Several years ago, I had a client who operated in rural towns. His retail business was dependent on the relationships his branch managers were able to establish with local contractors. He was the third generation to manage the business. After more than 70 years of dominating their market area, the larger communities surrounding them began to spill over into these rural communities. Large national contractors looking for affordable land bought up hundreds of acres of available land for development, squeezing out the local builders with whom my client had done business for many years.
All of a sudden, seemingly overnight, the market changed. The small-town managers who had strong relationships with the local builders found themselves lacking both the sophistication and the sales skills necessary to penetrate the larger national contractors’ organizations. As a result, the market this company once dominated was rapidly being lost to larger competitors that came into their market from nearby cities.
Quality people are an investment intended to provide a substantial return to the company. To receive a high return on your investment in personnel, managers must make sure that the people they bring on board are highly qualified to do the job at hand.
I frequently receive calls from clients looking for managers. After quizzing the caller about the requirements of the job, the next logical question is to ask about the salary the caller has budgeted for the position.
“We’d like to find someone for $45,000, but if we have to go to $50,000, we’ll do it.”
For $45,000 in today’s marketplace, you rarely get a hard-driving, experienced, money-making manager. You can find some terrific human beings who are terrific parents, hard workers and upstanding citizens who are willing to work for $45,000, but it’s almost impossible to find a manager who meets the job specifications who is willing to work for that amount.
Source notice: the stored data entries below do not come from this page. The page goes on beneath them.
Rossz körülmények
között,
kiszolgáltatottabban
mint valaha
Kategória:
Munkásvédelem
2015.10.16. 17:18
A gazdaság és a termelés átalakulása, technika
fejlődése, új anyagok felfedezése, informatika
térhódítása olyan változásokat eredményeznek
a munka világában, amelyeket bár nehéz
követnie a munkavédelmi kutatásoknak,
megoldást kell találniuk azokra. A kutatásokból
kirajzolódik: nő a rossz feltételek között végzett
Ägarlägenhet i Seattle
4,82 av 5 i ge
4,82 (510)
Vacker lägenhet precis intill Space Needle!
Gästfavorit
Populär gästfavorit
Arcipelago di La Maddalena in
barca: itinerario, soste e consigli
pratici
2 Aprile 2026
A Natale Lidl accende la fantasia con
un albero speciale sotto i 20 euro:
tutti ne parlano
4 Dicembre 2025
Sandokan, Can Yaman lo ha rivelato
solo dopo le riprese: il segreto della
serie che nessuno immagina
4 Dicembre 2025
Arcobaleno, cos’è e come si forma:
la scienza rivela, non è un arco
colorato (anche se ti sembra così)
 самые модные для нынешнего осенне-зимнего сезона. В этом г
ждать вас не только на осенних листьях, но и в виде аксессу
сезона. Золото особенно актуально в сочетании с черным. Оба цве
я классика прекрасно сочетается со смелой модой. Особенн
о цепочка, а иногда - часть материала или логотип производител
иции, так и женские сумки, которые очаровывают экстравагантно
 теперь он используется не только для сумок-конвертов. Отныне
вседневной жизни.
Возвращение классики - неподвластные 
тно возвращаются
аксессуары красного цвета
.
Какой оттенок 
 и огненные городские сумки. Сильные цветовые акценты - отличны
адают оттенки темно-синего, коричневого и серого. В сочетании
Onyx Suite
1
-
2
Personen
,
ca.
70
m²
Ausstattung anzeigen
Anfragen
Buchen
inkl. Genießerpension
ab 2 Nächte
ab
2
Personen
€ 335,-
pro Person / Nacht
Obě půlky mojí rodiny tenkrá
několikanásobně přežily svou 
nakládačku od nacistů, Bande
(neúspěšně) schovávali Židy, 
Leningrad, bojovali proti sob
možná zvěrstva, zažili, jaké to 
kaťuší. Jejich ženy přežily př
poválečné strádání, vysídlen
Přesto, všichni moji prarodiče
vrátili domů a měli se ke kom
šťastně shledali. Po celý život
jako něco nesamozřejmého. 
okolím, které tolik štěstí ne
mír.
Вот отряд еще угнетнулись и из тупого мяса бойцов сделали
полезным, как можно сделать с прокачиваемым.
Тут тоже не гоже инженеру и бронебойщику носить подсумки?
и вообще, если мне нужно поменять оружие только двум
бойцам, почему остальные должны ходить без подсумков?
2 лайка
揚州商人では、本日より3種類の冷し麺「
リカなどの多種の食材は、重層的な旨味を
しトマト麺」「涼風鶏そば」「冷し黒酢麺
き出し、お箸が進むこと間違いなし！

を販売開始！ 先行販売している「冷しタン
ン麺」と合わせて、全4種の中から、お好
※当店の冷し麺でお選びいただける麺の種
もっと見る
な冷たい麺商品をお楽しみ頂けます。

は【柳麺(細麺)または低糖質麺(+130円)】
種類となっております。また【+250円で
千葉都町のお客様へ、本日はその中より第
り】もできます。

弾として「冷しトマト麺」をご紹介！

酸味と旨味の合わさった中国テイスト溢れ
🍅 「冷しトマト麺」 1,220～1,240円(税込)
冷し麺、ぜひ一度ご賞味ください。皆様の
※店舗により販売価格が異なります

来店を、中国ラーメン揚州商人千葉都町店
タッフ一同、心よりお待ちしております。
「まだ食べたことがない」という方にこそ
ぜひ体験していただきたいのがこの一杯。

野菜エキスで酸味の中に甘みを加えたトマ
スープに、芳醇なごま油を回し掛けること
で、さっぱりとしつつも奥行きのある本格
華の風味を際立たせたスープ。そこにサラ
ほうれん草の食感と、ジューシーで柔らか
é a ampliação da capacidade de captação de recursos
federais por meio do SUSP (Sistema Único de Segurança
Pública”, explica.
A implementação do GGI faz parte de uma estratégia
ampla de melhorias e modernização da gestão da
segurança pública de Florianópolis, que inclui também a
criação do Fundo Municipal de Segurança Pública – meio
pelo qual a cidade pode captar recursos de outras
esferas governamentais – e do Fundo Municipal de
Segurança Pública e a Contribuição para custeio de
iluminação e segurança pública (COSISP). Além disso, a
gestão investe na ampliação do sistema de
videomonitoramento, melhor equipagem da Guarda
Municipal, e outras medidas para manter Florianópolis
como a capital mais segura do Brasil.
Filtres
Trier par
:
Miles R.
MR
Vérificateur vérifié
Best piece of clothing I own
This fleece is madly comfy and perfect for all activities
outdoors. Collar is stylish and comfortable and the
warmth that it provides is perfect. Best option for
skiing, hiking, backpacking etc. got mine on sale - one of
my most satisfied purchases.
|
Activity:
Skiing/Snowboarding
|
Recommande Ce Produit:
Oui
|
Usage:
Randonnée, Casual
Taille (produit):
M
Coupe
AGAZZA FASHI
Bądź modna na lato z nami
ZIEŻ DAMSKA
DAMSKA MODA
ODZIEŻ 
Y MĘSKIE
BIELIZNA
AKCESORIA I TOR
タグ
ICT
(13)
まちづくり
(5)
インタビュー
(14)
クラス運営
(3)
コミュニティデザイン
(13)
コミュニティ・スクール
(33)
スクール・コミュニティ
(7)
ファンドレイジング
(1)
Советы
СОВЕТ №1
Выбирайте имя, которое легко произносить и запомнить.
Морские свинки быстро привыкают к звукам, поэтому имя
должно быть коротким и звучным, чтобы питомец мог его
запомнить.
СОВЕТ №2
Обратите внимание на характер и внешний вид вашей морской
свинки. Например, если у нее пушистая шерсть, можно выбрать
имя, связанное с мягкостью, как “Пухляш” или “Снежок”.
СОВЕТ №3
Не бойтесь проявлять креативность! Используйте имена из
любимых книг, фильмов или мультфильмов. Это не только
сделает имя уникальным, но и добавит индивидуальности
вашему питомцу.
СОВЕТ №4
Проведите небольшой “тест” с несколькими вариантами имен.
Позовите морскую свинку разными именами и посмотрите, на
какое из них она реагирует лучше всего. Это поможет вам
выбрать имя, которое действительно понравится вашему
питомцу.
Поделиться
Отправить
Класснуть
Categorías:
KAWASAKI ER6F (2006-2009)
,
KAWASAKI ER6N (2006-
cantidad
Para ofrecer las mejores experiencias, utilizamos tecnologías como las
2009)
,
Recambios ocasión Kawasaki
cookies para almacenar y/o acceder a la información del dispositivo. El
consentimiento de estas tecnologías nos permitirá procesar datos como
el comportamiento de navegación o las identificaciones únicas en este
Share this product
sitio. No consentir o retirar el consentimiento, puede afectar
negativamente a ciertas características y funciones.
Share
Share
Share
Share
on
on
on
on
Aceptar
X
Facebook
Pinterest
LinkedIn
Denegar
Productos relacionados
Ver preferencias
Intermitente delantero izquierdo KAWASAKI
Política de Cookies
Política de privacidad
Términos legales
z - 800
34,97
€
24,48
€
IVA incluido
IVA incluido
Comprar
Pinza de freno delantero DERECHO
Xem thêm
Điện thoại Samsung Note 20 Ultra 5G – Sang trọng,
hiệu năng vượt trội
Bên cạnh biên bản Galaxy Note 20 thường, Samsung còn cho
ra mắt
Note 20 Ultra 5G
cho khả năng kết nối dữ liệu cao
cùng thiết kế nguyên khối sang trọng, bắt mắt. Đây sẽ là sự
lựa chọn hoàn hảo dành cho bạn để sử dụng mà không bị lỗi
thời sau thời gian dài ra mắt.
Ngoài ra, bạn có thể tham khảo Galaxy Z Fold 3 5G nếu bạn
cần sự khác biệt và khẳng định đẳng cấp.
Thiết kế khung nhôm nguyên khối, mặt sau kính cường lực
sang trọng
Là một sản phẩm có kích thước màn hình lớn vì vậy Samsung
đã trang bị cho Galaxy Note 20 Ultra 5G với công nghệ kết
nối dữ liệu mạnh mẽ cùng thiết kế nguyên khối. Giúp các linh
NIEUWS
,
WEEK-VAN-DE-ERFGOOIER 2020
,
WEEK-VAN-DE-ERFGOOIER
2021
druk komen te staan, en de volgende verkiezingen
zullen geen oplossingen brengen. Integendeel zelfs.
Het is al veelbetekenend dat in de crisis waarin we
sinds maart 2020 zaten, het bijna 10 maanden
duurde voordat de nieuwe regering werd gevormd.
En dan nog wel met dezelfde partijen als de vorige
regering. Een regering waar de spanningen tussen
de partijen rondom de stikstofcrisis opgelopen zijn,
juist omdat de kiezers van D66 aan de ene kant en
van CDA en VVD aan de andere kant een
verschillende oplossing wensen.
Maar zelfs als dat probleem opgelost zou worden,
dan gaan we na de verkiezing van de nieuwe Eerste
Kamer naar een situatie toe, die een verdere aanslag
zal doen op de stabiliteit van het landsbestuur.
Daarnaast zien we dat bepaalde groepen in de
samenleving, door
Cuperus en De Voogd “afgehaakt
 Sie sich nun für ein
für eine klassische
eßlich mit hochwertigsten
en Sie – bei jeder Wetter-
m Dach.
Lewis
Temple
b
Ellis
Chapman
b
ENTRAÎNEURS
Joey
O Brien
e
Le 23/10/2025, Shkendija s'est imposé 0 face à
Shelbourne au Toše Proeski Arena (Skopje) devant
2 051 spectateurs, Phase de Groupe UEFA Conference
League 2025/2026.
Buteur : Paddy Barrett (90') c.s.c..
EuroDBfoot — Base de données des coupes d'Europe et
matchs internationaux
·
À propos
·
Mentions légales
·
Because the market has set a substantially higher pay level for a person who can manage a business and give stockholders top dollar as a return on their investment. Owners and managers must be realistic about what they have to pay to attract top talent.
Salespeople are almost always able to set their own earnings level based on how effective they are at making sales. So to attract salespeople who have the raw talent to grow the company’s sales, a manager must put together a compensation plan that is competitive in the marketplace. The fortunate thing about salespeople is that they typically are paid on the basis of commission, so their income is in direct proportion to their productivity..
In many organizations, executives are reluctant to allow their salespeople to earn more than key managers. When this is the case, they are never willing to put in place a commission plan that will attract anything more than a journeyman salesperson.
What are journeyman salespeople? These are men and women who already possess product knowledge, so they don’t have to be trained in the basics of the products they sell. So in this regard, they can hit the ground running. But what they don’t possess is aggressiveness, skills of persuasion, and a strong sense of urgency. They are rarely hungry; that is, they are often more interested in pursuing their hobbies than in optimizing their income.
Managers must field a sales force whose combined aspirations are equal to or greater than the aspirations of the manager. When a manager’s salespeople are content with only a modest level of income, rarely will the sales of the business soar. Instead, they will merely creep along at about the rate of inflation.
When it comes to hiring people, you get the quality and productivity you’re willing to pay for.